**Provided information:**
::::::::
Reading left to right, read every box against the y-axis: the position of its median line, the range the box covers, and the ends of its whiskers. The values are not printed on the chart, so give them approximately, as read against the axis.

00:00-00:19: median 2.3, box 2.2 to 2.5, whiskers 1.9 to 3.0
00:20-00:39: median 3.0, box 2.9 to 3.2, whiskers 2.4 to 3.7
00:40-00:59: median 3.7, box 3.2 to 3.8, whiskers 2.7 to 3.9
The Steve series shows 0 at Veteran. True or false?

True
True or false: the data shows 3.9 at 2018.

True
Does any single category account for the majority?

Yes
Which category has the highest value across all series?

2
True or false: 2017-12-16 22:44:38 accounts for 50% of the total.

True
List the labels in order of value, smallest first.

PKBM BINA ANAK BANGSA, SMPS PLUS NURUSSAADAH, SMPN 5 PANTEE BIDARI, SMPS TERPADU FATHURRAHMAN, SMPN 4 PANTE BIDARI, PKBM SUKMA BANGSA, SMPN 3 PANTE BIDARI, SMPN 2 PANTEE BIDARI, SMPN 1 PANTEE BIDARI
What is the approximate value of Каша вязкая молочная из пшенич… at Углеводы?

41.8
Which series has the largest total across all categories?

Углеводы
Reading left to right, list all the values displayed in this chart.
::::::::
**Directive:** Count how many lines in the items above contain the string "Углеводы", treating case as significant. Reply with the number alone.

**Response to the task:** 2